わたし は ねこ の ほう が、 いぬ より 好き。

watashi wa neko no hou ga, inu yori suki.
I like cats more than dogs.

38

38. How... —どう dou?

Here is a very useful question word—dou—Let’s look at ways of using dou.

どう です か?

dou desu ka?
How is (it)? 


[Use this for asking about food, work situations, relationships, or anything that is happening now.]


どう でした か?

dou deshita ka?
How was (it)? 


[Use this to find out about past experiences—movie, last night’s date, the molded pizza your friend just ate...]

OTHER WAYS!

どうやって?

dou yatte?
How do you do it?
[Ask this when you are not sure how to do something.]


どう しました か?

dou shimashita ka?
What happened?
[Ask this if someone looks like something the cat dragged in.]


どうしよう。

dou shiyou.
What shall (I or we) do?
[This is often used when you can’t make a decision and want help.]


どう する の?

dou suru no?
What will you do?
[When you want to encourage someone to make a decision — Well, what will you do?]

39

39. Isn’t it? —でしょう? deshou?

If you say something but want confirmation that the listener agrees, use deshou.

フィリピンは暑いでしょう?

firipin wa atsui deshou?
The Philippines is hot, isn’t it?
[You are expecting a “yes” answer]


痛いでしょう?

itai deshou?
It hurts, doesn’t it?

 
[You see someone who has just slammed his head in a low doorway. You are expecting a “yes” answer.]


雨が降るでしょうね。

ame ga furu deshou ne. 
It will probably rain, don’t you think?


And another common usage is どうでしょう dou deshou meaning “how about...?” or “what do you think about?”


うどんはどうでしょう?

udon wa dou deshou? 
How about some udon?

40

40. Said—といいました to iimashita

Meet the wonderful “と to.” Mr. can act as a quotation marker (“”). Don’t confuse this with the to that means “and.”

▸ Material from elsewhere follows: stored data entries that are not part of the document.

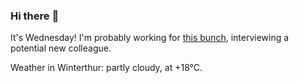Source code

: ### Hi there :wave:

It's Wednesday! I'm probably working for [this bunch](https://github.com/kohofinancial), interviewing a potential new colleague.

Weather in Winterthur: partly cloudy, at +18°C.
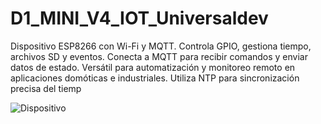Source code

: # D1_MINI_V4_IOT_Universaldev
Dispositivo ESP8266 con Wi-Fi y MQTT. Controla GPIO, gestiona tiempo, archivos SD y eventos. Conecta a MQTT para recibir comandos y enviar datos de estado. Versátil para automatización y monitoreo remoto en aplicaciones domóticas e industriales. Utiliza NTP para sincronización precisa del tiemp

![Dispositivo](https://github.com/Alexis-Espericueta/D1_MINI_V4_IOT_Universaldev/assets/166537718/90582ad5-eb30-4b74-8878-ec4dfa7b2e1d)

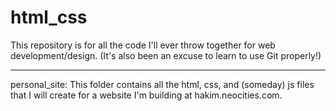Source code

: # html_css
This repository is for all the code I'll ever throw together for web development/design. (It's also been an excuse to learn to use Git properly!)

***
personal_site: This folder contains all the html, css, and (someday) js files that I will create for a website I'm building at hakim.neocities.com.
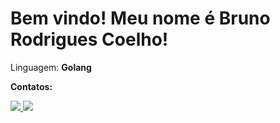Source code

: # Bem vindo! Meu nome é Bruno Rodrigues Coelho!

<p align="left">
  Linguagem: <strong>Golang</strong>
</p>

<p align="left">
<strong>Contatos:</strong>
</p>

<p align="left">
  <a href="https://www.instagram.com/brkoelho/" alt="Instagram">
    <img src="https://img.shields.io/badge/-Instagram-65EAA7?style=for-the-badge&logo=Instagram&logoColor=FFFFFF&link=https://www.instagram.com/dev_steph/"/>
  </a>
  <a href="https://www.linkedin.com/in/brkoelho/" alt="Linkedin">
    <img src="https://img.shields.io/badge/-Linkedin-8A65B5?style=for-the-badge&logo=Linkedin&logoColor=FFFFFF&link=https://www.linkedin.com/in/stephanie-augusta-lopes-cardoso/"/>
  </a>
</p>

Use this when quoting someone or some quote-like thing. This is best shown with examples:

「おれはスーパマン」と言いました。

ore wa su-paman to iimashita.
He said, “I am Superman.”

の絵は十世紀につくったと書いてあります。

ano e wa juu seiki ni tsukutta to kaite arimasu.
It says (a book or description) that this painting was made in the tenth century.

It can also be used to mark sound effects. For example:

の犬は「ワン」と言いました。

ano inu wa wan to iimashita.
That dog barked, “bark.”


There are many other usages for “to.” Paying attention to each usage will help you get a good grasp.